- [EXCERPT]
-*-*-
As British Secretary of State Brandon Lewis travels to the United States for St Patrick’s week Relatives for Justice CEO Mark Thompson has issued the following briefing to friends in Irish America as issues of concern and questions that might be considered in conversations.
In December 2014 the UK government, in talks with the Irish Government and five main political parties to the North’s power-sharing Executive, agreed a way forward to address the legacy of the past. This came after several initiatives to address the past had been rejected/squandered by the UK and not least the 2009 Report by the Consultative Group on the Past co-chaired by Denis Bradley and Archbishop Robin Eames, and the gallant efforts of US Special Envoy Richard Haass and Professor Meghan O’Sullivan with the “Panel of Parties” in 2013.
Known as the Stormont House Agreement (SHA), this contained four key areas to address legacy; principally a Historical Investigations Unit (HIU). This unit will have full police powers and will be completely independent to the PSNI. The PSNI still contains significant numbers of the old RUC, and consequently the UK courts have consistently deemed it to be not independent. Independent investigation into state killings and collusion has never occurred and the HIU contains the potential to do that.
Since 2014, and given that Article 2 has been central to the debate on the past with an insistence that the UK hold investigations in accordance with their legal obligations under Article 2, there has been the tactic of delay in implementing this legacy agreement and namely the HIU.
Alongside this failure there has been a concerted campaign waged by former British soldiers, many involved in fatal killings, and backbench Tory MP’s, including members of the British cabinet (Veterans Minister Johnny Mercer, himself a former British soldier), falsely claiming that British soldiers are being ‘unfairly treated’ and that there is a ‘witch-hunt’. This extends to claims that investigations and pending prosecutions, of which there are only a few, are ‘vexatious’. This includes Bloody Sunday soldier ‘ F’, Denis Hutchins for the killing of a young teenager, John Pat Cunningham, who had learning disability, British soldier, David Holden, for the killing of Aidan McAnespie and two Parachute members ‘A’ & ‘B’ for the killing of Joe McCann.
On January 14th 2020 Boris Johnston said he would bring forward legislation to protect soldiers from ‘unfair’ prosecutions. It’s not the first time he has said this.
Of course this is a smokescreen in which to evade culpability and to rally the ’troops’, creating opposition to the Rule of Law and constituting direct political interference in the administration of justice and due process. The latter being a matter crucial to peace in Ireland, given the past.
The most recent legacy figures from the PSNI in April 2019 is that their Legacy Investigation Branch (LIB) are investigating 1,133 incidents relating to 1,424 deaths.
-*-*-
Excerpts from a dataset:
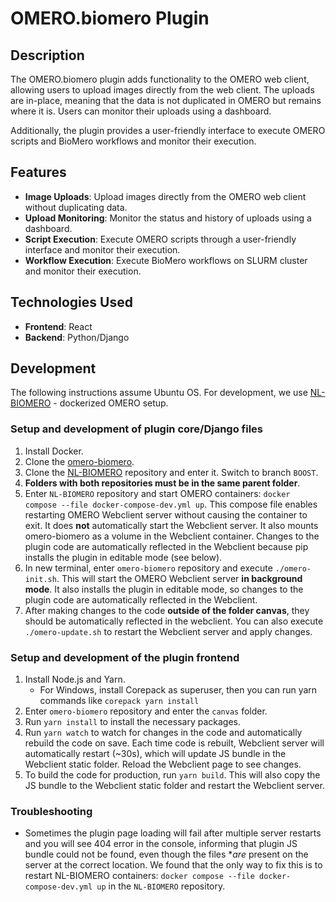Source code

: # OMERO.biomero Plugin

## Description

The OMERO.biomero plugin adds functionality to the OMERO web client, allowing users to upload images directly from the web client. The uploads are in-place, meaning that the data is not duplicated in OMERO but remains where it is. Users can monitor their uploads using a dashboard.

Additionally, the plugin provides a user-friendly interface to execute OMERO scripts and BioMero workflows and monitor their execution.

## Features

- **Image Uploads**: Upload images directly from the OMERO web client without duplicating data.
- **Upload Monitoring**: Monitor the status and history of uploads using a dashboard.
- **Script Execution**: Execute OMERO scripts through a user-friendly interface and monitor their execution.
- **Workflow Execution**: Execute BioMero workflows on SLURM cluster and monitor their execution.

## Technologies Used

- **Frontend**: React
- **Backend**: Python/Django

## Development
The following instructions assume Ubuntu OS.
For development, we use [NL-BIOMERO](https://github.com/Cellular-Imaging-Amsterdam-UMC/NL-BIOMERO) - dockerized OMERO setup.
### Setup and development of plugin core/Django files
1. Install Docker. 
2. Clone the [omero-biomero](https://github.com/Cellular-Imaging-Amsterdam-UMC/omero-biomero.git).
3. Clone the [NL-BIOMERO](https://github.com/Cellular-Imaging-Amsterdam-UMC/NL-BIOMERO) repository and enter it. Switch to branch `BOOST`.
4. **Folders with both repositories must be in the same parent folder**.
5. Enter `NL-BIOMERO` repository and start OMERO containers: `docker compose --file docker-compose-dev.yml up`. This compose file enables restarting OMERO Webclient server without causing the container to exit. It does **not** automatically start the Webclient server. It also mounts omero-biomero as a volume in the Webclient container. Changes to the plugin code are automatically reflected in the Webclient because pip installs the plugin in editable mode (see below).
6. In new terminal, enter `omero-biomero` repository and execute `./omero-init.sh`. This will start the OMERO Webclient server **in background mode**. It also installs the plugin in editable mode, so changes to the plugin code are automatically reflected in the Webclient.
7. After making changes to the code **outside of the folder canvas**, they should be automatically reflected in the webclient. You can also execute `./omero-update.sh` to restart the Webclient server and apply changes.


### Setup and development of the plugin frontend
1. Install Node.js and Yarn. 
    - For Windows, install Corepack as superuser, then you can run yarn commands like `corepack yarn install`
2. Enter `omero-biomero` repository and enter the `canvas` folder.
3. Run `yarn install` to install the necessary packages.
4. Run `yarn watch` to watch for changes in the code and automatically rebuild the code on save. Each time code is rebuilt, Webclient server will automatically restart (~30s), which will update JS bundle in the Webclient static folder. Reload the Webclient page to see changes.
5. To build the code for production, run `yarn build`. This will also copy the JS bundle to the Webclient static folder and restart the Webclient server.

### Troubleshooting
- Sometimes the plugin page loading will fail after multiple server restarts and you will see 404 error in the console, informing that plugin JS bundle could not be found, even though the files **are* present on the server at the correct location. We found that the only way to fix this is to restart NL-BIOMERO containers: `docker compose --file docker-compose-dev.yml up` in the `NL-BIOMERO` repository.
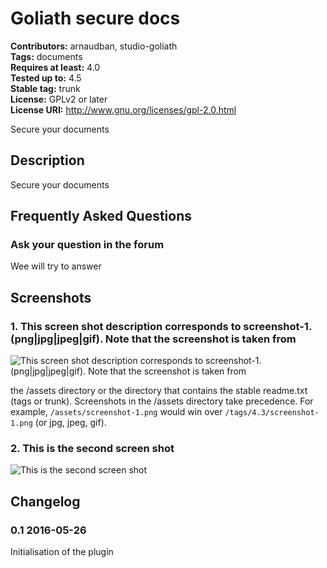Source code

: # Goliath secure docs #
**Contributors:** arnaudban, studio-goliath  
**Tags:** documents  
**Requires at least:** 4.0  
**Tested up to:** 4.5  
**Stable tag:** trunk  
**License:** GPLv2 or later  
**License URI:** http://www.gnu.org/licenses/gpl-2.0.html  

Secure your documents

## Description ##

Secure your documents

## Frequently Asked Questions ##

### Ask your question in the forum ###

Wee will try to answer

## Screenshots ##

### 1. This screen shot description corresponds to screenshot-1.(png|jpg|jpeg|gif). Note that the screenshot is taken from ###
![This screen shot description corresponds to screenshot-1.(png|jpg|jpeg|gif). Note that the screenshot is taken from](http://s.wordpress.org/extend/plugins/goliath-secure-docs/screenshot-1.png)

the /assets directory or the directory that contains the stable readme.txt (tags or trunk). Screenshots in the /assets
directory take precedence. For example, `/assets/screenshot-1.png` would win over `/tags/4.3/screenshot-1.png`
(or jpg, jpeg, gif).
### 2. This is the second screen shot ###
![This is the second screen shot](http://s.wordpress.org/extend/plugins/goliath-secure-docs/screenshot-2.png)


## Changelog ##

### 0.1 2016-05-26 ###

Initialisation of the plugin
-*-*-
- [ASSIGNMENT A]
Update the legacy briefing, everything from "Known as the" down to "namely the HIU.", with "HIU" replaced by "investigations unit".
- [ASSIGNMENT B]
Lay out the rows as a Markdown table with the columns No. and Line, covering everything from the start of the rows down to the line containing "- **Backend**: Python/Django". Number each line, skip blank lines, and leave the pictures out.

- [PROBLEM SOLUTION A]
Known as the Stormont House Agreement (SHA), this contained four key areas to address legacy; principally a Historical Investigations Unit (investigations unit). This unit will have full police powers and will be completely independent to the PSNI. The PSNI still contains significant numbers of the old RUC, and consequently the UK courts have consistently deemed it to be not independent. Independent investigation into state killings and collusion has never occurred and the investigations unit contains the potential to do that.
Since 2014, and given that Article 2 has been central to the debate on the past with an insistence that the UK hold investigations in accordance with their legal obligations under Article 2, there has been the tactic of delay in implementing this legacy agreement and namely the investigations unit.

- [PROBLEM SOLUTION B]
| No. | Line |
|---|---|
| 1 | Source code |
| 2 | : # OMERO.biomero Plugin |
| 3 | ## Description |
| 4 | The OMERO.biomero plugin adds functionality to the OMERO web client, allowing users to upload images directly from the web client. The uploads are in-place, meaning that the data is not duplicated in OMERO but remains where it is. Users can monitor their uploads using a dashboard. |
| 5 | Additionally, the plugin provides a user-friendly interface to execute OMERO scripts and BioMero workflows and monitor their execution. |
| 6 | ## Features |
| 7 | - **Image Uploads**: Upload images directly from the OMERO web client without duplicating data. |
| 8 | - **Upload Monitoring**: Monitor the status and history of uploads using a dashboard. |
| 9 | - **Script Execution**: Execute OMERO scripts through a user-friendly interface and monitor their execution. |
| 10 | - **Workflow Execution**: Execute BioMero workflows on SLURM cluster and monitor their execution. |
| 11 | ## Technologies Used |
| 12 | - **Frontend**: React |
| 13 | - **Backend**: Python/Django |